### WHAT THE TASK ASKS
Condense the FlatImage filesystem text below into exactly two sentences.

### DOCUMENT EXTRACT
◇ ◇ ◇

FlatImage uses a layered filesystem architecture to provide:

  • Compressed read-only base layers (DwarFS)
  • Writable overlay layer for temporary changes
  • Optional case-insensitive layer for Windows compatibility
  • Incremental layer commits for persistent changes

This architecture enables efficient storage, fast startup, and flexible layer management.

Filesystem Stack

The complete filesystem stack (from top to bottom):

┌─────────────────────────────────────┐
│  Container Root (/)                 │ ← What the container sees
├─────────────────────────────────────┤
│  CIOPFS (optional)                  │ ← Case-insensitive layer
│  Case-folding overlay               │ ← Only if casefold enabled
├─────────────────────────────────────┤
│  Overlay Layer                      │ ← Writable layer
│  (UnionFS / OverlayFS / BWRAP)      │ ← Selected by fim-overlay
├─────────────────────────────────────┤
│  DwarFS Layer N (external)          │ ← FIM_LAYERS
├─────────────────────────────────────┤
│  DwarFS Layer 2 (committed)         │ ← fim-layer commit binary
├─────────────────────────────────────┤
│  DwarFS Layer 1 (committed)         │ ← fim-layer commit binary
├─────────────────────────────────────┤
│  DwarFS Layer 0 (base)              │ ← Built-in base filesystem
└─────────────────────────────────────┘

Data flow: When the container reads a file, it searches from top to bottom. The first layer containing the file wins. This enables copy-on-write behavior.

Layer Types

1. DwarFS Compressed Layers

DwarFS is a high-compression read-only filesystem that provides:

  • Extreme compression ratios (better than squashfs)
  • Fast on-the-fly decompression via FUSE
  • Metadata caching for improved performance

Layer Mounting

DwarFS layers are mounted with offset parameters:

dwarfs -o offset={OFFSET} -o imagesize={SIZE} {BINARY} {MOUNTPOINT}
  • offset: Byte position in binary where filesystem begins
  • imagesize: Size of the filesystem in bytes
  • BINARY: The FlatImage executable itself
  • MOUNTPOINT: Where to mount (e.g., /tmp/fim/app/.../layers/0/)

Magic Number Detection

DwarFS filesystems are identified by the magic bytes DWARFS (6 bytes):

bool is_dwarfs = (bytes[0..5] == "DWARFS");

The mounting code scans the binary for these magic bytes to locate each filesystem.

Layer Locations

  1. Embedded layers: Stored in binary after reserved space

    • Offset: FIM_RESERVED_OFFSET + FIM_RESERVED_SIZE
    • Created during build or with fim-layer commit binary

  2. External layers: FIM_LAYERS environment variable

    • Accepts both directories and specific files (colon-separated)
    • Directories are scanned for layer files (alphabetical order)
    • Files are mounted in the exact order specified

2. Overlay Filesystems

The overlay layer provides writable storage on top of read-only DwarFS layers. FlatImage supports three overlay backends:

UnionFS-FUSE (Type: UNIONFS)

◇ ◇ ◇

### GIVEN MATERIAL
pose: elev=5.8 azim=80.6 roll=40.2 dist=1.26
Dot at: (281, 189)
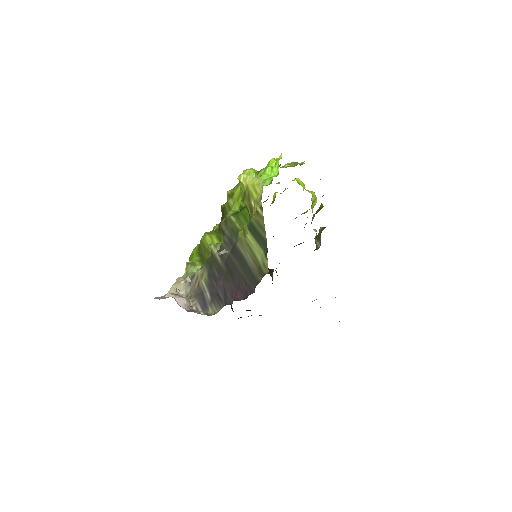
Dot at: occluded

◇ ◇ ◇

### RESULT OF THE EXERCISE
FlatImage stacks compressed read-only DwarFS layers beneath a writable overlay layer and an optional case-insensitive layer. When the container reads a file, the first layer containing it wins, and DwarFS layers are found by scanning the binary for the "DWARFS" magic bytes and mounted with offset and size parameters, whether they are embedded in the binary or supplied externally through the FIM_LAYERS environment variable.